Das Kunsthaus Zürich zeigt insgesamt 70 Werke, die Hälfte stammt aus den letzten fünf Jahren. Sie wurden eigens für diese Ausstellung geschaffen und sind nun zum ersten Mal öffentlich zu sehen. Sie zeigen einen anderen Polke als den Rasterbild- und Schüttbildmaler. Es sind großformatige Bilder, bis zu 4 mal 6 Meter groß, in denen sich Polke mit großen Themen beschäftigt: der Himmel, die Kosmologie, Szenen aus der deutschen Geschichte wie Erster Weltkrieg und Wissenschaftsgeschichte, oder der menschliche Forschergeist, verkörpert zum Beispiel in Hermes Trismegistos, dem antiken Mystiker. Eine Schau zum Lernen und Staunen!

Bice Kuriger: "Hermes Trismegistos und überhaupt die Alchemie mit den ganz starken Motiven, die eben immer wieder vorkommen, das ist ihm schon wichtig. Aber wie so oft bei Polke sind diese Motive natürlich schillernd eingesetzt. In dem Moment, wo man wirklich beginnt, quasi literarisierend zu werden und eine Interpretation zu stark auf ein Motiv auszurichten, dann entfernt man sich wieder. Genauso wie diese Oberflächen, wenn man auf- und abgeht vor einem Bild, schillern. Manchmal kippt es in eine andere Farbe."

Eine Bildlegende bei Sigmar Polke kann lauten: "Bleimennige-Untermalung, Öl, violettes Pigment auf Leinwand". Oder: "Violettes Pigment, gehaucht, gepustet, gekämmt und poliert auf Kunststoffspiegel". Polke liebt das Spiel der Materialien, das Eigenleben der Materie. Oftmals setzt sich ein Maluntergrund durch die chemische Reaktion erst nach Jahren gegen die Deckfarbe durch und schafft so Effekte, wie sie Polke schon in früheren Jahren erschuf, als er das lichtempfindliche Sekret der Purpurschnecke auf Fotopapier tröpfelte.

Manchmal ist Polke auch einfach nur lustig: So wenn er verschiedene Stoffbahnen auf eine Leinwand spannt, "wandverkleidung.com" heißt das ganze. Man sieht: Ein Künstler, dessen Ideen unerschöpflich ist und dessen Wert am Kunstmarkt nur zu steigen scheint. Anzeichen dafür: Es gibt kaum Verkäufer von Polke-Bildern!

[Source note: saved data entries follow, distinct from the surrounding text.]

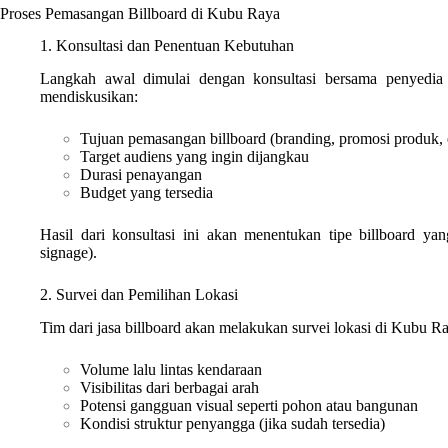
Proses Pemasangan Billboard di Kubu Raya
1. Konsultasi dan Penentuan Kebutuhan
Langkah awal dimulai dengan konsultasi bersama penyedia
mendiskusikan:
Tujuan pemasangan billboard (branding, promosi produk, e
Target audiens yang ingin dijangkau
Durasi penayangan
Budget yang tersedia
Hasil dari konsultasi ini akan menentukan tipe billboard yan
signage).
2. Survei dan Pemilihan Lokasi
Tim dari jasa billboard akan melakukan survei lokasi di Kubu R
Volume lalu lintas kendaraan
Visibilitas dari berbagai arah
Potensi gangguan visual seperti pohon atau bangunan
Kondisi struktur penyangga (jika sudah tersedia)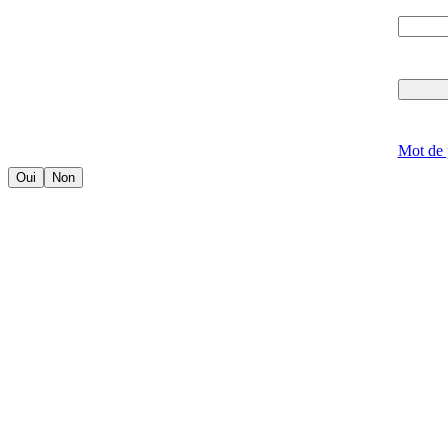
Mot de 
Oui
Non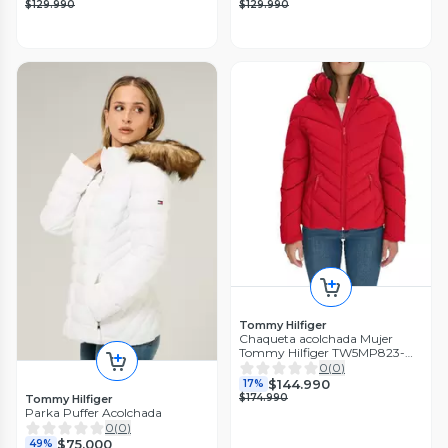
$129.990
$129.990
Tommy Hilfiger
Chaqueta acolchada Mujer
Tommy Hilfiger TW5MP823-
CRI-S
0
(
0
)
$144.990
17%
$174.990
Tommy Hilfiger
Parka Puffer Acolchada
0
(
0
)
$75.000
49%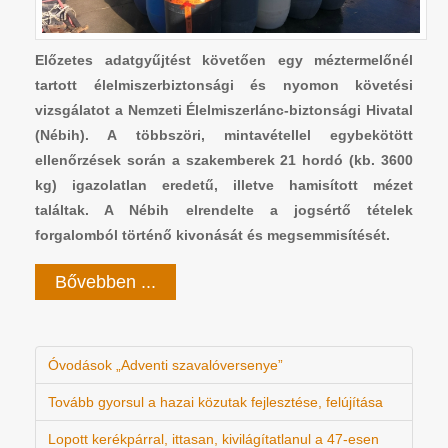
Előzetes adatgyűjtést követően egy méztermelőnél
tartott élelmiszerbiztonsági és nyomon követési
vizsgálatot a Nemzeti Élelmiszerlánc-biztonsági Hivatal
(Nébih). A többszöri, mintavétellel egybekötött
ellenőrzések során a szakemberek 21 hordó (kb. 3600
kg) igazolatlan eredetű, illetve hamisított mézet
találtak. A Nébih elrendelte a jogsértő tételek
forgalomból történő kivonását és megsemmisítését.
Bővebben ...
Óvodások „Adventi szavalóversenye”
Tovább gyorsul a hazai közutak fejlesztése, felújítása
Lopott kerékpárral, ittasan, kivilágítatlanul a 47-esen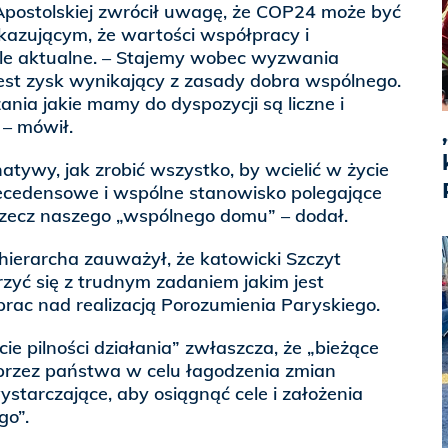
 Apostolskiej zwrócił uwagę, że COP24 może być
azującym, że wartości współpracy i
gle aktualne. – Stajemy wobec wyzwania
jest zysk wynikający z zasady dobra wspólnego.
ania jakie mamy do dyspozycji są liczne i
 – mówił.
atywy, jak zrobić wszystko, by wcielić w życie
ecedensowe i wspólne stanowisko polegające
rzecz naszego „wspólnego domu” – dodał.
ierarcha zauważył, że katowicki Szczyt
zyć się z trudnym zadaniem jakim jest
rac nad realizacją Porozumienia Paryskiego.
ie pilności działania” zwłaszcza, że „bieżące
przez państwa w celu łagodzenia zmian
ystarczające, aby osiągnąć cele i założenia
go”.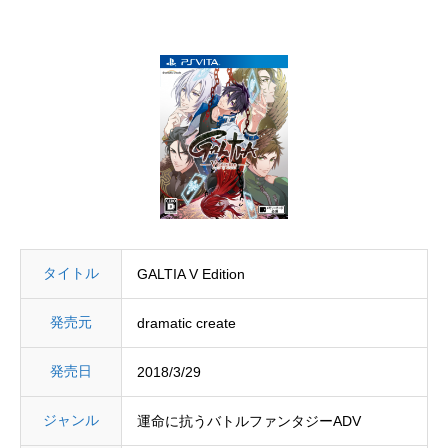
タイトル
GALTIA V Edition
発売元
dramatic create
発売日
2018/3/29
ジャンル
運命に抗うバトルファンタジーADV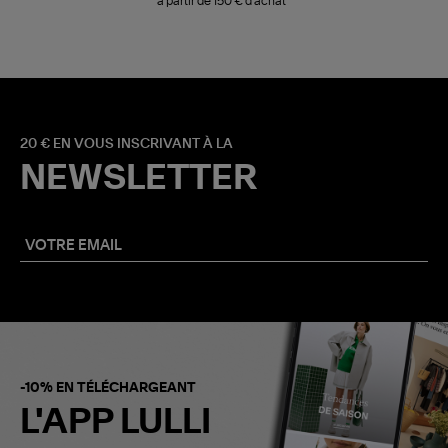
à partir de 150 € d'achat*
20 € EN VOUS INSCRIVANT À LA
NEWSLETTER
-10% EN TÉLÉCHARGEANT
L'APP LULLI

"Die Auktionen, das ist natürlich eine faszinierende Tatsache. Dass eigentlich sehr wenige Werke in Auktionen erscheinen, heißt, dass die Leute, die einen Polke besitzen, auch für sehr viel Geld den noch nicht loswerden wollen. Das zeigt eigentlich nur, dass man denkt, dass das Potential noch nicht ausgeschöpft ist."

Service:

Die Ausstellung "Werke und Tage" mit Arbeiten von Sigmar Polke ist vom 8. April bis 19. Juni 2005 im Kunsthaus Zürich zu sehen.